Faire dialoguer les filières entre elles

Les agriculteurs aspirent à de véritables réponses structurelles. Or pour l'heure, le gouvernement français s'est cantonné à des mesures d'urgence, répondant aux principales revendications syndicales (du moins celles de la FNSEA). Pour Aurélie Catallo, il faut organiser "un débat public", pour "prendre le temps de mettre toutes les parties prenantes autour de la table et se mettre d'accord sur les conséquences économiques des efforts environnementaux demandés.
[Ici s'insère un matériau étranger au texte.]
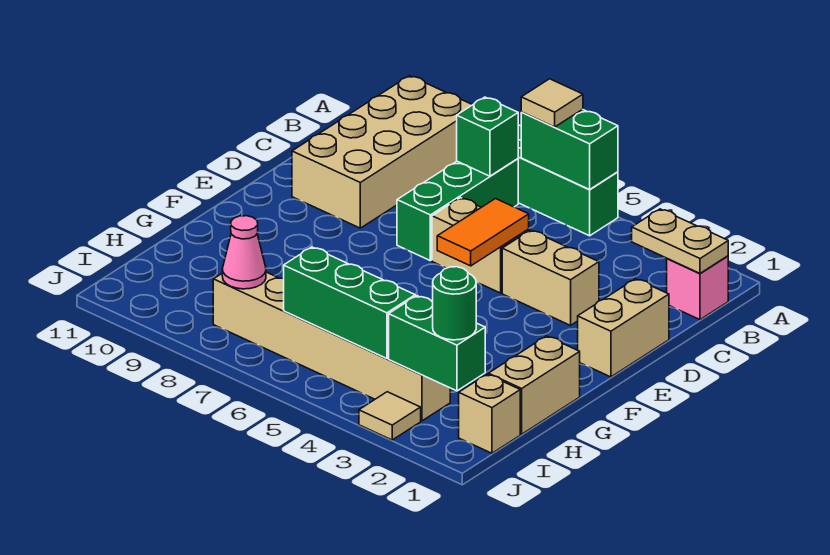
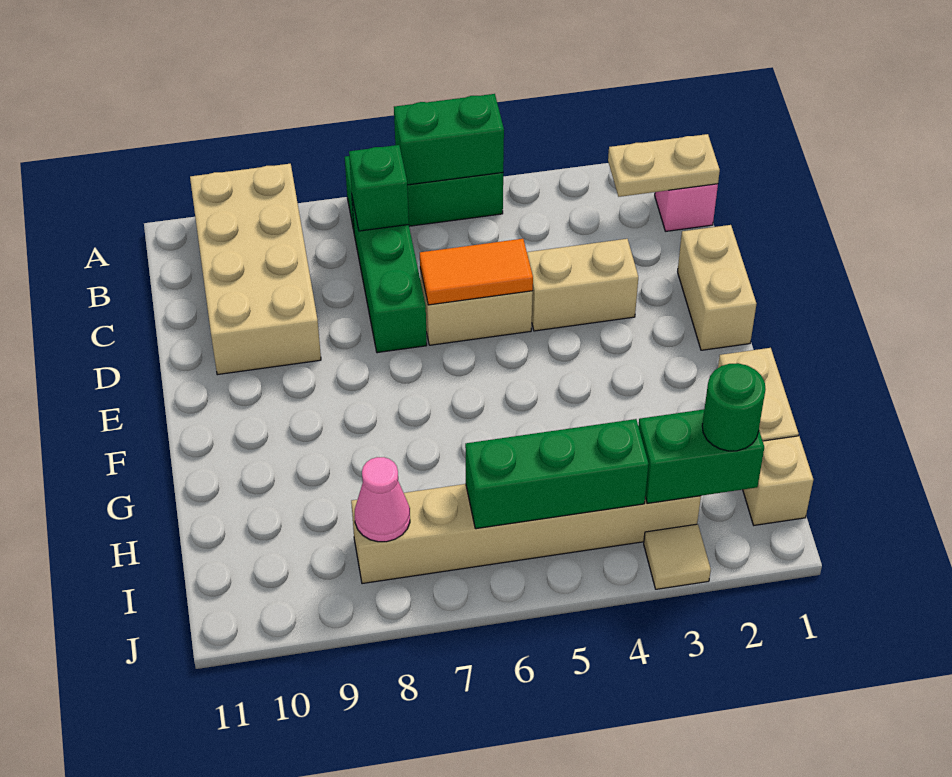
tan 1x1 tile [521,79,583,127] -> none
orange 1x2 tile [437,199,529,266] -> orange 1x2 tile turned to [420,239,533,305]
Et décider de mesures d'accompagnement économique que la société est prête à concéder". Car "il n'y a à ce jour aucun compromis sur la vision souhaitable, y compris au sein de la profession agricole". Et entre les filières, notamment blé et légumineuses. "On demande de produire plus de légumineuses mais on ne pourra pas augmenter la surface agricole. L'une va donc devoir augmenter au détriment de l'autre", prend-elle pour exemple. "Si on fait plus de légumineuses, on fait moins de blé. Or, il n'y a jamais de dialogue entre ces filières." Pour Mathieu Courgeau, "la question des inégalités est au centre du débat. Les agriculteurs n'arrivent pas à vivre et les consommateurs n'arrivent pas à acheter. 18% des agriculteurs sont en dessous du seuil de pauvreté".